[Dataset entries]
** START **

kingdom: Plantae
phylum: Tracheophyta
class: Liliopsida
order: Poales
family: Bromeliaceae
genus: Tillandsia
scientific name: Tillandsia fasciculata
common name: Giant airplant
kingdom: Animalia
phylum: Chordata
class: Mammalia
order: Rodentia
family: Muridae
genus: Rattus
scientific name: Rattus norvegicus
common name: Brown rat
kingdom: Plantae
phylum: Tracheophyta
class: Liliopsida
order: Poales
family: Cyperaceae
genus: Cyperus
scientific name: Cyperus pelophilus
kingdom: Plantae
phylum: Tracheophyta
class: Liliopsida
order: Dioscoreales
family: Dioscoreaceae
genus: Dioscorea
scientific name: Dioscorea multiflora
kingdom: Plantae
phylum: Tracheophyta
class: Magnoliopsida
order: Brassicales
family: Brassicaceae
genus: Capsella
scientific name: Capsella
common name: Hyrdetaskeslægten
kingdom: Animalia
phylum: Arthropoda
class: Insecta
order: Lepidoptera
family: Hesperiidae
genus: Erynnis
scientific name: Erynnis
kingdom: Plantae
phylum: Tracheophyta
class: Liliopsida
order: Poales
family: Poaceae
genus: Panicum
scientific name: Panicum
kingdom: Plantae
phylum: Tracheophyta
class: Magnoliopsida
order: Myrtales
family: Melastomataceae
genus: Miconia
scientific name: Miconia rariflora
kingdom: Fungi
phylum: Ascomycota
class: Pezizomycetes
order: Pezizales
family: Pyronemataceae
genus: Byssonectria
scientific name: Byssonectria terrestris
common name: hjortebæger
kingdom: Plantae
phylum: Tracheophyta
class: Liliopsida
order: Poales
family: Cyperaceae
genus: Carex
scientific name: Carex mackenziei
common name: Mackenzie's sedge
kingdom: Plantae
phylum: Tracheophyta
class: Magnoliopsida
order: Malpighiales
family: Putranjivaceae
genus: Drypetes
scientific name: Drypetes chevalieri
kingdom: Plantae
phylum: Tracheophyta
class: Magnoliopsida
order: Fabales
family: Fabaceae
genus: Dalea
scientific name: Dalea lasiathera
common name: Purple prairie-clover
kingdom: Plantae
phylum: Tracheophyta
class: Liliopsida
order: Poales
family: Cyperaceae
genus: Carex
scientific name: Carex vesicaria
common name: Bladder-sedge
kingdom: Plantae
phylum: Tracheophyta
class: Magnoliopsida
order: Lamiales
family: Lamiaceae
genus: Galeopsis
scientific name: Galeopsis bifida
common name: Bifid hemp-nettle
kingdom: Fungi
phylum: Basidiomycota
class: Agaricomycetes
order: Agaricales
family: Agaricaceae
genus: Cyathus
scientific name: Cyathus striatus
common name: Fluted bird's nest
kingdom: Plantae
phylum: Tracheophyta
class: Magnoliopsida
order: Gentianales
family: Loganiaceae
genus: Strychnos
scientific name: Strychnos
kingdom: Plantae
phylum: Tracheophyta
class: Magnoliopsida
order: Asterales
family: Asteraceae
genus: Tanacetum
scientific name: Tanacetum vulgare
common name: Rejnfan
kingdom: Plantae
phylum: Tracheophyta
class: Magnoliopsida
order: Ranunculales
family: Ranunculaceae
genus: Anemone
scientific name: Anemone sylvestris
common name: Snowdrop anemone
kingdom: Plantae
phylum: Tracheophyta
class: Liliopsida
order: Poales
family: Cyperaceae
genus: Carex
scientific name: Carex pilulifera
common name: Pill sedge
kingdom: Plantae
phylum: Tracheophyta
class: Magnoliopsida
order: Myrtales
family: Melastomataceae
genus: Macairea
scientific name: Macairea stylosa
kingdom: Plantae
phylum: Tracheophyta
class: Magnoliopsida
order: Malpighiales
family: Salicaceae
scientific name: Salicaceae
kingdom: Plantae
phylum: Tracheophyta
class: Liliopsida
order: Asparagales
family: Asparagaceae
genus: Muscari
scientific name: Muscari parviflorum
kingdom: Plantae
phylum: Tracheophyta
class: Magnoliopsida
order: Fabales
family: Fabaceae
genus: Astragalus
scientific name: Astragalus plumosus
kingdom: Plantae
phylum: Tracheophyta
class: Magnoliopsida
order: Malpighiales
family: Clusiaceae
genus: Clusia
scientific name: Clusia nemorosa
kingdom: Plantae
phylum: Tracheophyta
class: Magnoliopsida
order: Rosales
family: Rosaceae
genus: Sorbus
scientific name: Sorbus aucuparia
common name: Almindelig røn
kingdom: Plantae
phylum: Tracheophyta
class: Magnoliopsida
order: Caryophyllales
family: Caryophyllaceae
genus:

** END **

Express the lines from the start of the entries through the line containing "phylum: Arthropoda", both included, as a Markdown table with a Row column numbering each line and a Line column holding the text. Leave out blank lines.

» **Output of the task**
| Row | Line |
|---|---|
| 1 | kingdom: Plantae |
| 2 | phylum: Tracheophyta |
| 3 | class: Liliopsida |
| 4 | order: Poales |
| 5 | family: Bromeliaceae |
| 6 | genus: Tillandsia |
| 7 | scientific name: Tillandsia fasciculata |
| 8 | common name: Giant airplant |
| 9 | kingdom: Animalia |
| 10 | phylum: Chordata |
| 11 | class: Mammalia |
| 12 | order: Rodentia |
| 13 | family: Muridae |
| 14 | genus: Rattus |
| 15 | scientific name: Rattus norvegicus |
| 16 | common name: Brown rat |
| 17 | kingdom: Plantae |
| 18 | phylum: Tracheophyta |
| 19 | class: Liliopsida |
| 20 | order: Poales |
| 21 | family: Cyperaceae |
| 22 | genus: Cyperus |
| 23 | scientific name: Cyperus pelophilus |
| 24 | kingdom: Plantae |
| 25 | phylum: Tracheophyta |
| 26 | class: Liliopsida |
| 27 | order: Dioscoreales |
| 28 | family: Dioscoreaceae |
| 29 | genus: Dioscorea |
| 30 | scientific name: Dioscorea multiflora |
| 31 | kingdom: Plantae |
| 32 | phylum: Tracheophyta |
| 33 | class: Magnoliopsida |
| 34 | order: Brassicales |
| 35 | family: Brassicaceae |
| 36 | genus: Capsella |
| 37 | scientific name: Capsella |
| 38 | common name: Hyrdetaskeslægten |
| 39 | kingdom: Animalia |
| 40 | phylum: Arthropoda |